== The task ==
Reproduce every line of the records below word for word, and omit the pictures from your output.

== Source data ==
* * *
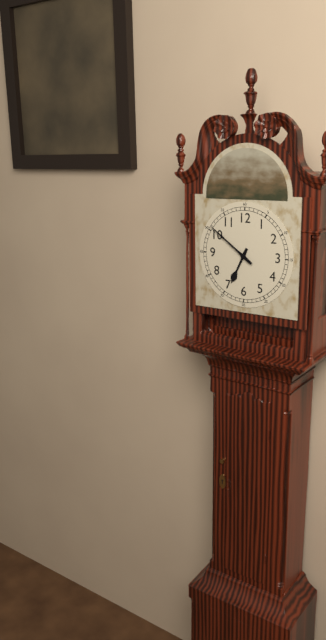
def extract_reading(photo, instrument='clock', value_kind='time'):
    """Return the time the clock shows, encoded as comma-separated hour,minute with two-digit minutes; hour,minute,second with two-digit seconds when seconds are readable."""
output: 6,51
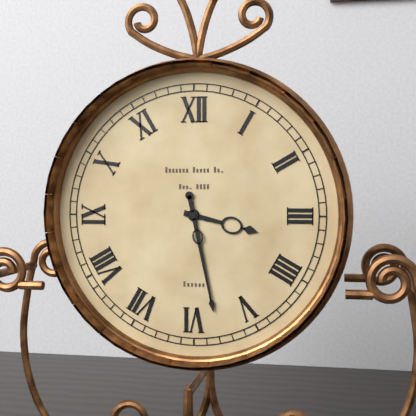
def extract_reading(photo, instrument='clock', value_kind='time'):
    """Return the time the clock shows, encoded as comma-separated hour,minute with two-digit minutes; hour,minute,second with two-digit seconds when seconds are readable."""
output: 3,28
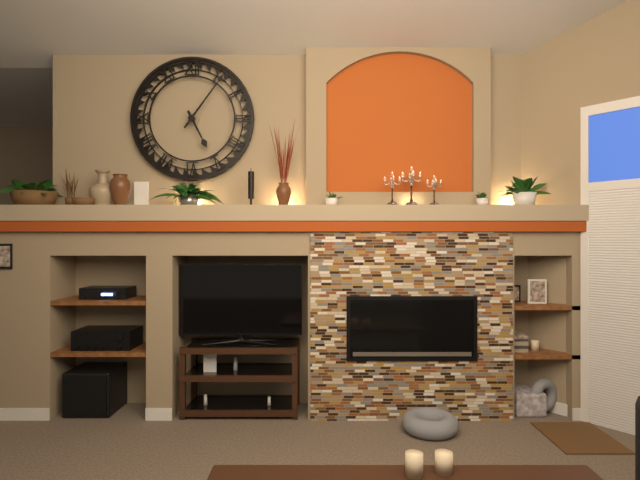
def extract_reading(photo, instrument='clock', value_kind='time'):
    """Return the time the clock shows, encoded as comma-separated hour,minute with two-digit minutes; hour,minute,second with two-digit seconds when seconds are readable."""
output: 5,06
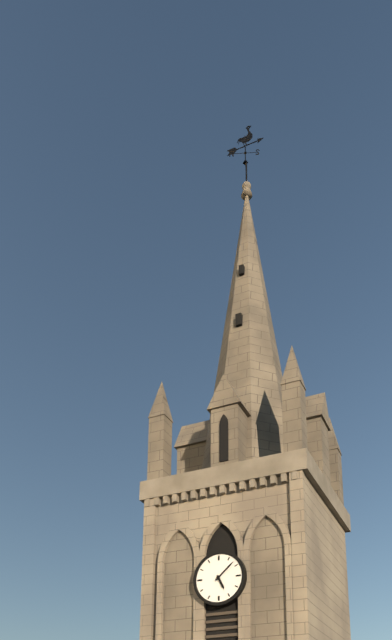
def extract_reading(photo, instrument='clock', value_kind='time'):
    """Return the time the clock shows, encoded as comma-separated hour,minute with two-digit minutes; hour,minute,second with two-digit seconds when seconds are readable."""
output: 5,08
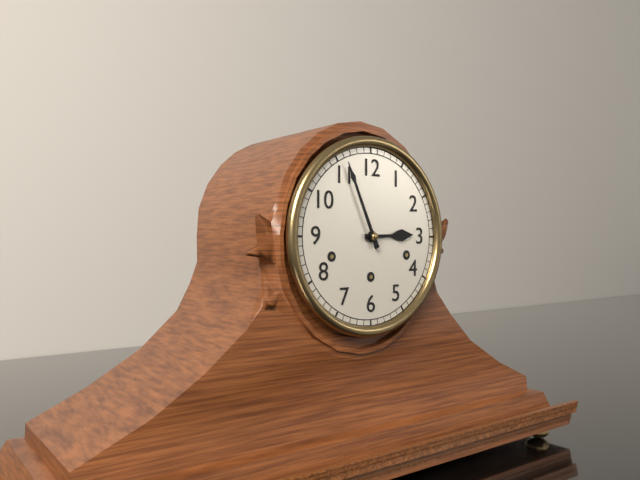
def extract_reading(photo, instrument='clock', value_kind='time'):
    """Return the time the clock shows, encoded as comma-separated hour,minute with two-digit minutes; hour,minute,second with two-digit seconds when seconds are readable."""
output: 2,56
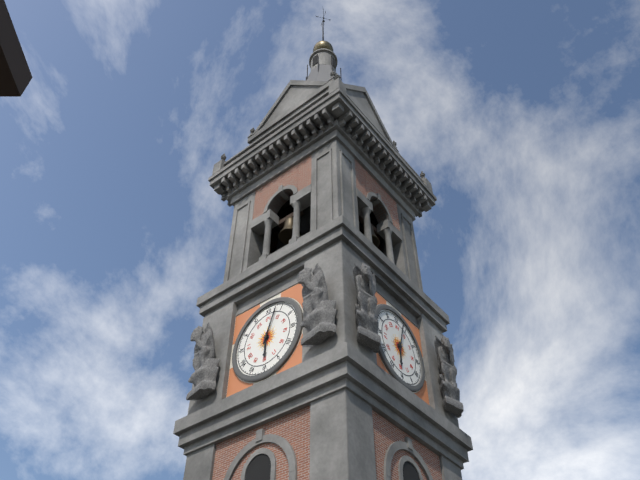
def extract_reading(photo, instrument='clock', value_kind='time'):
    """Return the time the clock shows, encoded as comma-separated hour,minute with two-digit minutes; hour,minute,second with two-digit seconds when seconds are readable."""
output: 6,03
* * *
== Solution for this task ==
def extract_reading(photo, instrument='clock', value_kind='time'):
    """Return the time the clock shows, encoded as comma-separated hour,minute with two-digit minutes; hour,minute,second with two-digit seconds when seconds are readable."""
output: 6,51
def extract_reading(photo, instrument='clock', value_kind='time'):
    """Return the time the clock shows, encoded as comma-separated hour,minute with two-digit minutes; hour,minute,second with two-digit seconds when seconds are readable."""
output: 3,28
def extract_reading(photo, instrument='clock', value_kind='time'):
    """Return the time the clock shows, encoded as comma-separated hour,minute with two-digit minutes; hour,minute,second with two-digit seconds when seconds are readable."""
output: 5,06
def extract_reading(photo, instrument='clock', value_kind='time'):
    """Return the time the clock shows, encoded as comma-separated hour,minute with two-digit minutes; hour,minute,second with two-digit seconds when seconds are readable."""
output: 5,08
def extract_reading(photo, instrument='clock', value_kind='time'):
    """Return the time the clock shows, encoded as comma-separated hour,minute with two-digit minutes; hour,minute,second with two-digit seconds when seconds are readable."""
output: 2,56
def extract_reading(photo, instrument='clock', value_kind='time'):
    """Return the time the clock shows, encoded as comma-separated hour,minute with two-digit minutes; hour,minute,second with two-digit seconds when seconds are readable."""
output: 6,03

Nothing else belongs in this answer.